Não está a falar de paredes bolorentas, mas de algo muito mais emocionante: materiais vivos, sustentáveis e cheios de potencial. Wösten estuda a forma como diferentes fungos operam dentro de um micélio, a Internet da natureza, uma rede viva de filamentos que nutre fungos e conecta plantas, compartilhando recursos e informações. Está agora a desenvolver "filamentos" fúngicos como alternativas sustentáveis e biodegradáveis ao plástico, madeira e couro - materiais que já estão a despertar novos usos na moda, mobiliário e construção.

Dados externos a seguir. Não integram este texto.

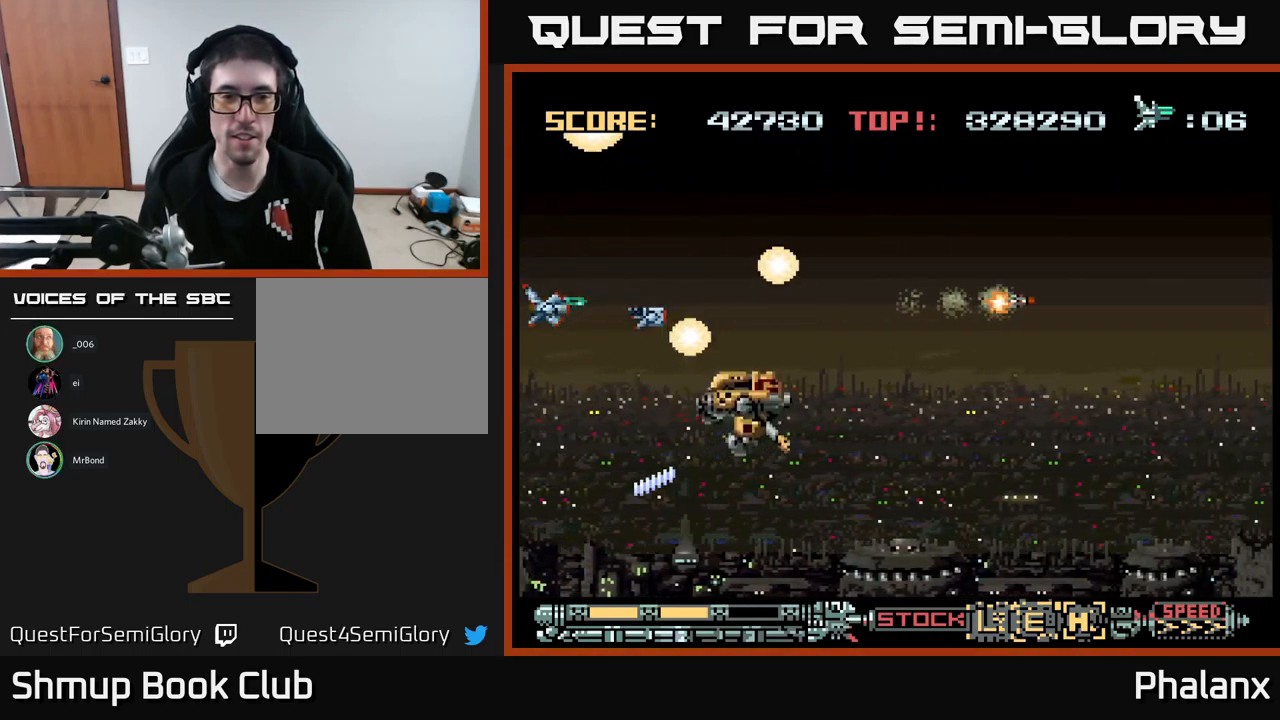
{"buttons": ["A"], "events": []}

Edifícios "vivos" preparados para o futuro
Wösten faz parte de uma equipa de investigadores da Bélgica, Dinamarca, Grécia, Países Baixos, Noruega e Reino Unido que está a explorar uma ideia radical: e se os materiais com que construímos pudessem crescer, reparar-se a si próprios e até mesmo sentir o seu ambiente?
Esta iniciativa de investigação financiada pela UE, a Fungateria, está a desenvolver materiais vivos desenvolvidos (ELMs) através da fusão de micélios fúngicos com bactérias, criando materiais adaptáveis e com capacidade de autorreparação que fazem o que os produtos convencionais não conseguem. Ao contrário dos materiais tradicionais, como o betão ou o plástico, os ELMs podem crescer, reparar-se, detetar alterações no seu ambiente e, por vezes, até adaptar-se ao longo do tempo.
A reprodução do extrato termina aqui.